¿Niños tímidos?

CEAC Blog

26-03-2013

Para un niño tímido, los demás conforman un mundo peligroso donde puede quedar en evidencia. Los conocimientos actuales referentes a la timidez en la infancia y en la adolescencia demuestran la necesidad de tomarnos en serio este problema debido a su incapacidad en cuanto a recursos para relacionarse, que puede acabar desembocando en un futuro en trastornos psicológicos como, por ejemplo, la fobia social.

¿Qué podemos hacer?

Por ejemplo, no llamarles tímidos ni preguntarles si se le ha comido la lengua el gato. Estas etiquetas sólo les ponen en evidencia y les avergüenzan.

Reforzar su autoestima ayudándoles a comprobar su valía sin sobreprotegerles.

Tener paciencia y confianza. Los cambios no se producen al instante ni de forma milagrosa, pero se producen.

Ponerles retos que les motiven.
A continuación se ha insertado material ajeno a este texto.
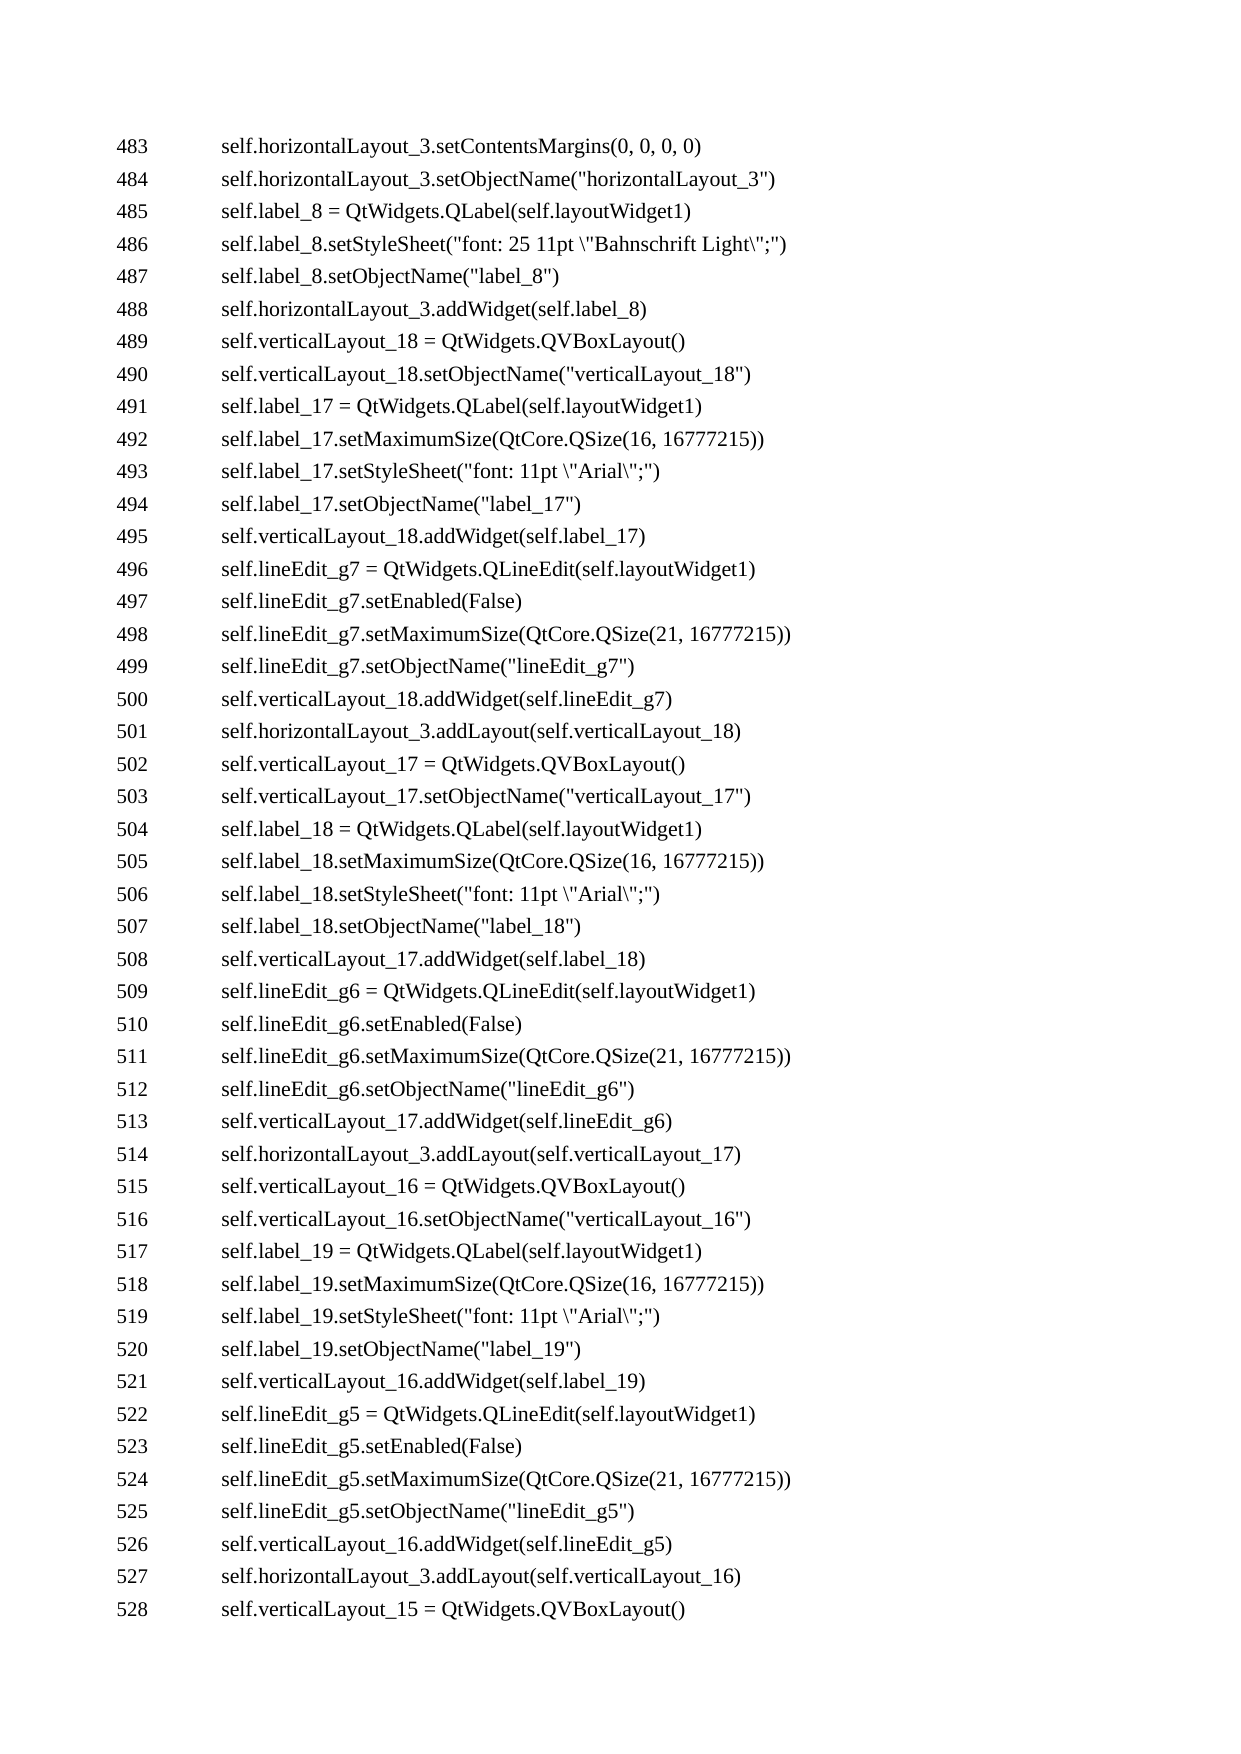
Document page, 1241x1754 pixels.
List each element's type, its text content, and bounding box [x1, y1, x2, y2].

text self.lineEdit_g7.setObjectName("lineEdit_g7") [177, 649, 1122, 682]
text self.verticalLayout_16 = QtWidgets.QVBoxLayout() [177, 1169, 1122, 1202]
text self.verticalLayout_17.addWidget(self.label_18) [177, 942, 1122, 974]
text self.verticalLayout_18 = QtWidgets.QVBoxLayout() [177, 324, 1122, 357]
text self.lineEdit_g6.setMaximumSize(QtCore.QSize(21, 16777215)) [177, 1039, 1122, 1072]
text self.horizontalLayout_3.addLayout(self.verticalLayout_18) [177, 714, 1122, 747]
text self.verticalLayout_18.setObjectName("verticalLayout_18") [177, 357, 1122, 389]
text self.lineEdit_g5 = QtWidgets.QLineEdit(self.layoutWidget1) [177, 1397, 1122, 1429]
text self.label_18.setObjectName("label_18") [177, 909, 1122, 942]
text self.label_19 = QtWidgets.QLabel(self.layoutWidget1) [177, 1234, 1122, 1267]
text self.verticalLayout_18.addWidget(self.label_17) [177, 519, 1122, 552]
text self.verticalLayout_16.addWidget(self.lineEdit_g5) [177, 1527, 1122, 1559]
text self.lineEdit_g6.setObjectName("lineEdit_g6") [177, 1072, 1122, 1104]
text self.label_8.setObjectName("label_8") [177, 259, 1122, 292]
text self.lineEdit_g5.setObjectName("lineEdit_g5") [177, 1494, 1122, 1527]
text self.label_17.setMaximumSize(QtCore.QSize(16, 16777215)) [177, 422, 1122, 454]
text self.verticalLayout_17 = QtWidgets.QVBoxLayout() [177, 747, 1122, 779]
text self.label_17.setStyleSheet("font: 11pt \"Arial\";") [177, 454, 1122, 487]
text self.lineEdit_g6.setEnabled(False) [177, 1007, 1122, 1039]
text self.label_18 = QtWidgets.QLabel(self.layoutWidget1) [177, 812, 1122, 844]
text self.horizontalLayout_3.addLayout(self.verticalLayout_17) [177, 1137, 1122, 1169]
text self.horizontalLayout_3.setContentsMargins(0, 0, 0, 0) [177, 129, 1122, 162]
text self.lineEdit_g7 = QtWidgets.QLineEdit(self.layoutWidget1) [177, 552, 1122, 584]
text self.label_8.setStyleSheet("font: 25 11pt \"Bahnschrift Light\";") [177, 227, 1122, 259]
text self.lineEdit_g6 = QtWidgets.QLineEdit(self.layoutWidget1) [177, 974, 1122, 1007]
text self.label_19.setMaximumSize(QtCore.QSize(16, 16777215)) [177, 1267, 1122, 1299]
text self.label_19.setStyleSheet("font: 11pt \"Arial\";") [177, 1299, 1122, 1332]
text self.label_18.setStyleSheet("font: 11pt \"Arial\";") [177, 877, 1122, 909]
text self.lineEdit_g5.setMaximumSize(QtCore.QSize(21, 16777215)) [177, 1462, 1122, 1494]
text self.verticalLayout_17.setObjectName("verticalLayout_17") [177, 779, 1122, 812]
text self.lineEdit_g7.setEnabled(False) [177, 584, 1122, 617]
text self.verticalLayout_16.addWidget(self.label_19) [177, 1364, 1122, 1397]
text self.horizontalLayout_3.addWidget(self.label_8) [177, 292, 1122, 324]
text self.lineEdit_g7.setMaximumSize(QtCore.QSize(21, 16777215)) [177, 617, 1122, 649]
text self.horizontalLayout_3.setObjectName("horizontalLayout_3") [177, 162, 1122, 194]
text self.verticalLayout_15 = QtWidgets.QVBoxLayout() [177, 1592, 1122, 1624]
text self.horizontalLayout_3.addLayout(self.verticalLayout_16) [177, 1559, 1122, 1592]
text self.label_19.setObjectName("label_19") [177, 1332, 1122, 1364]
text self.label_18.setMaximumSize(QtCore.QSize(16, 16777215)) [177, 844, 1122, 877]
text self.lineEdit_g5.setEnabled(False) [177, 1429, 1122, 1462]
text self.label_17.setObjectName("label_17") [177, 487, 1122, 519]
text self.verticalLayout_17.addWidget(self.lineEdit_g6) [177, 1104, 1122, 1137]
text self.label_17 = QtWidgets.QLabel(self.layoutWidget1) [177, 389, 1122, 422]
text self.verticalLayout_16.setObjectName("verticalLayout_16") [177, 1202, 1122, 1234]
text self.verticalLayout_18.addWidget(self.lineEdit_g7) [177, 682, 1122, 714]
text self.label_8 = QtWidgets.QLabel(self.layoutWidget1) [177, 194, 1122, 227]
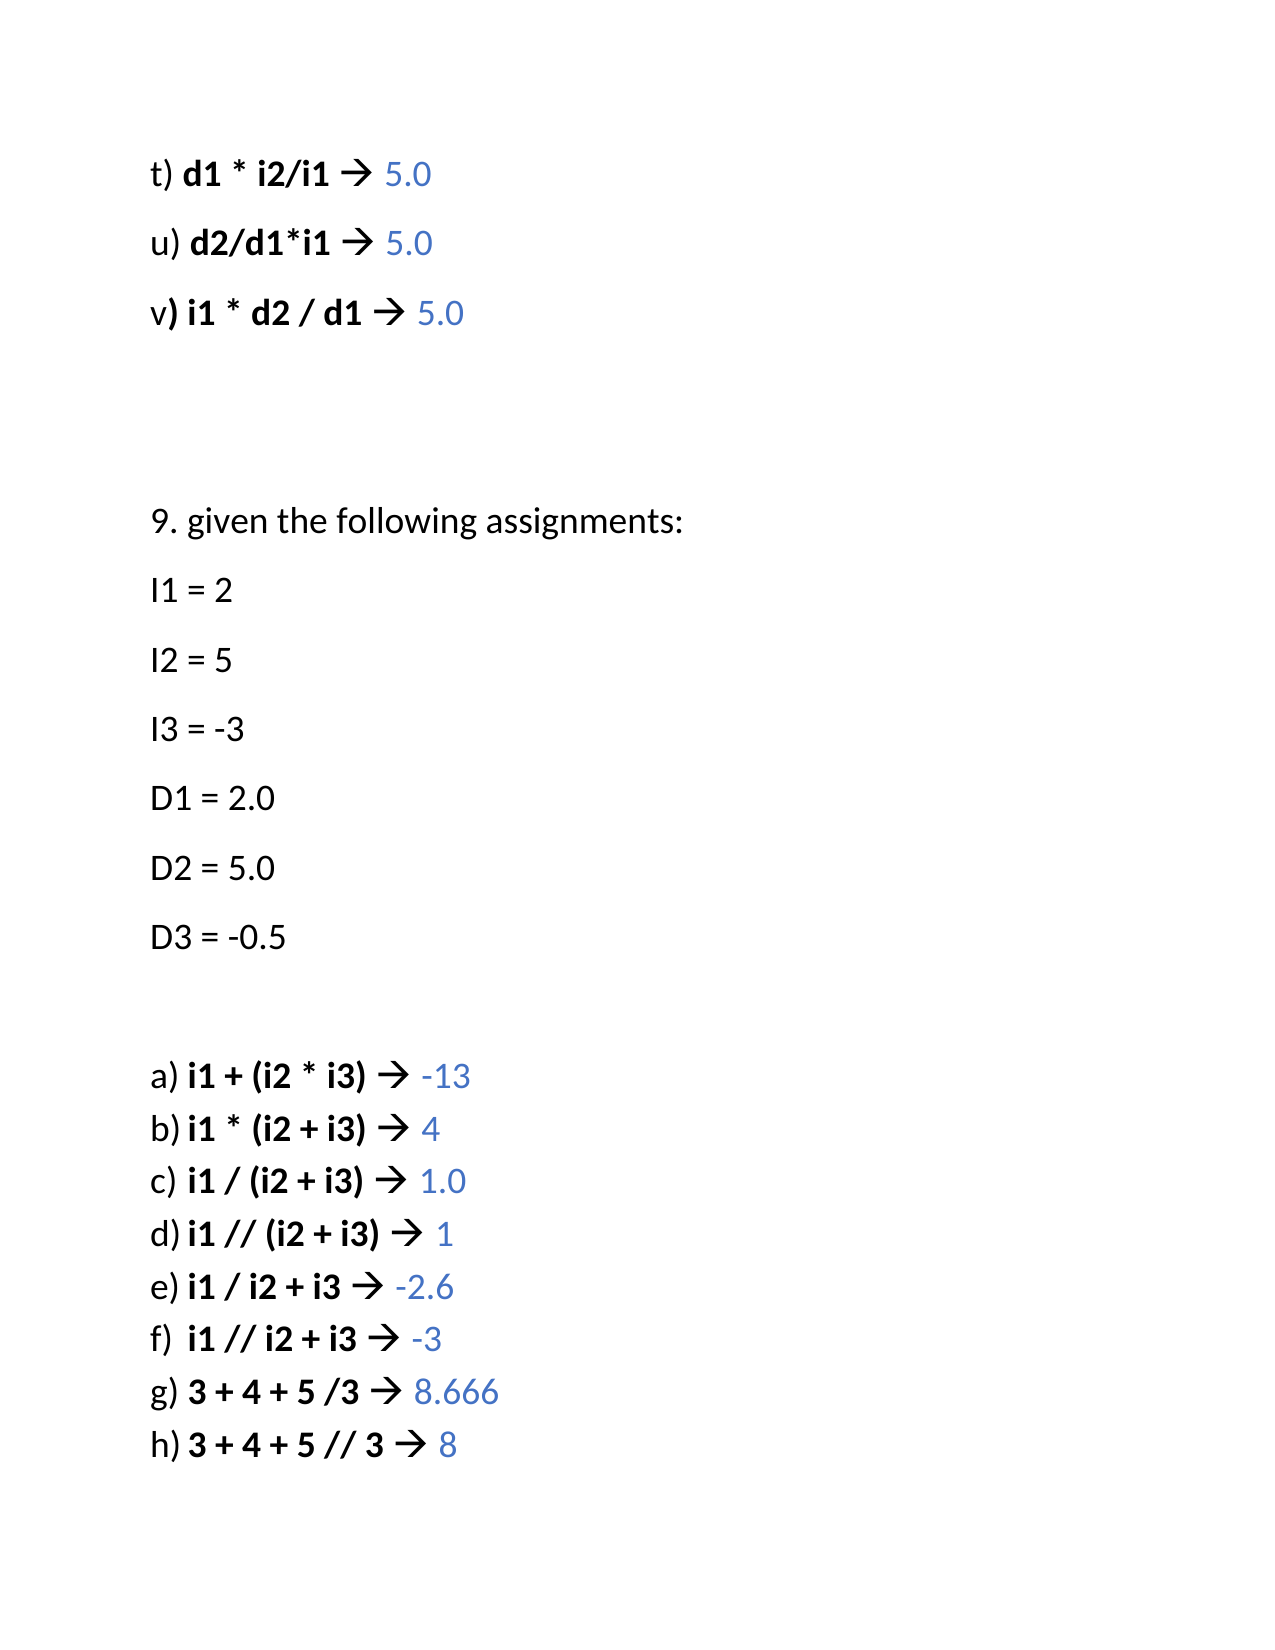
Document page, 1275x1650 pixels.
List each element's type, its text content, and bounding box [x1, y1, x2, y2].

text v) i1 * d2 / d1 5.0 [150, 289, 1125, 334]
text D1 = 2.0 [150, 774, 1125, 820]
list 3 + 4 + 5 /3 8.666 [150, 1368, 1125, 1414]
text D2 = 5.0 [150, 844, 1125, 889]
list i1 / (i2 + i3) 1.0 [150, 1157, 1125, 1203]
text 9. given the following assignments: [150, 497, 1125, 543]
list i1 + (i2 * i3) -13 [150, 1052, 1125, 1098]
list i1 // (i2 + i3) 1 [150, 1210, 1125, 1256]
text I3 = -3 [150, 705, 1125, 751]
list i1 * (i2 + i3) 4 [150, 1104, 1125, 1150]
text I2 = 5 [150, 636, 1125, 681]
text u) d2/d1*i1 5.0 [150, 219, 1125, 265]
list 3 + 4 + 5 // 3 8 [150, 1421, 1125, 1467]
list i1 // i2 + i3 -3 [150, 1315, 1125, 1361]
text I1 = 2 [150, 566, 1125, 612]
list i1 / i2 + i3 -2.6 [150, 1263, 1125, 1308]
text t) d1 * i2/i1 5.0 [150, 150, 1125, 196]
text D3 = -0.5 [150, 913, 1125, 959]
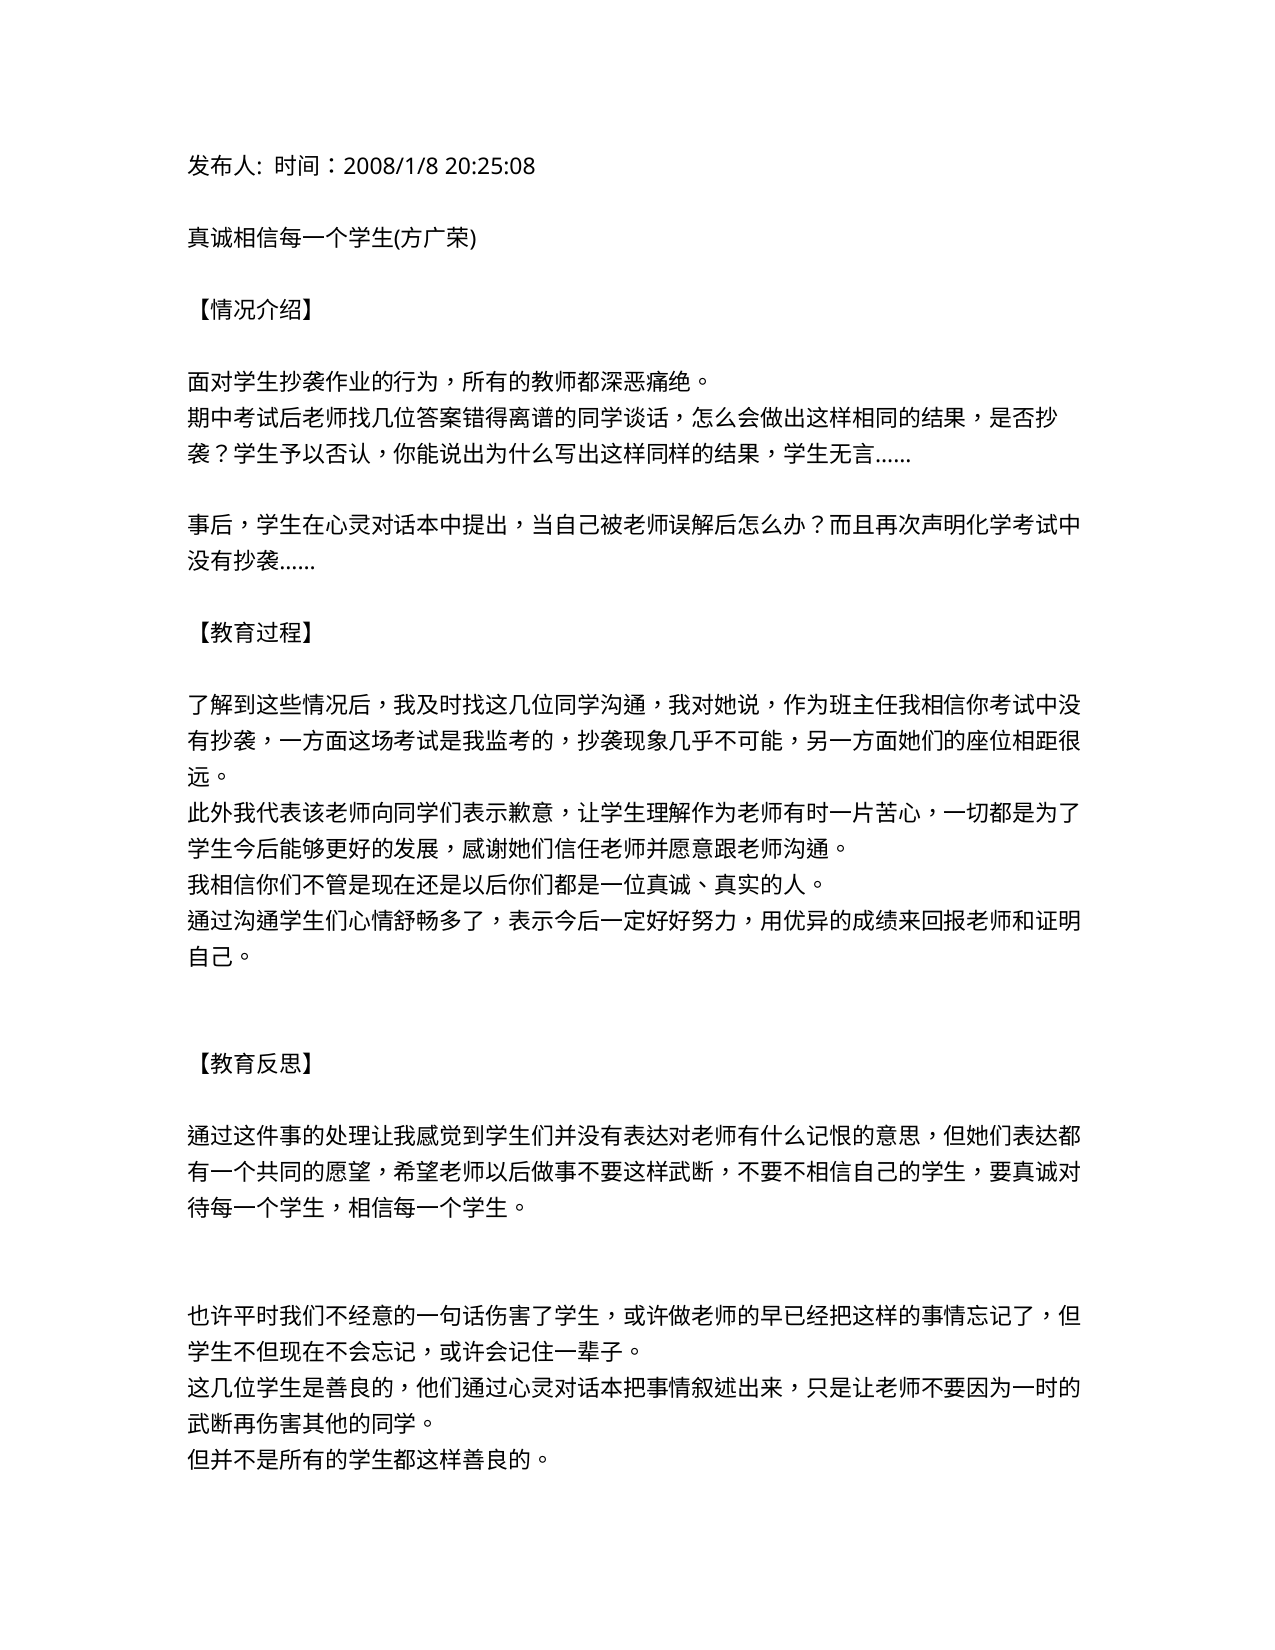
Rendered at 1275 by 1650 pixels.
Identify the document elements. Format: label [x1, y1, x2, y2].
Llevarles a un bar y decirles que elijan la comida, por ejemplo; si vais al cine, que compre él las entradas, etc.

Apuntarles u ofrecerles alguna actividad con la que esté conforme.

Reflexionar sobre los patrones familiares que puedan favorecer la timidez: carencia de vida social, modelo parental retraído, excesiva disciplina, falta de estímulo para relacionarse con otros…

Podéis acudir a un psicólogo especializado si se considera que el problema es grave y ocasiona dificultades importantes al niño. Siempre es bueno valorarlo conjuntamente con la familia y el centro donde desarrolle su actividad escolar.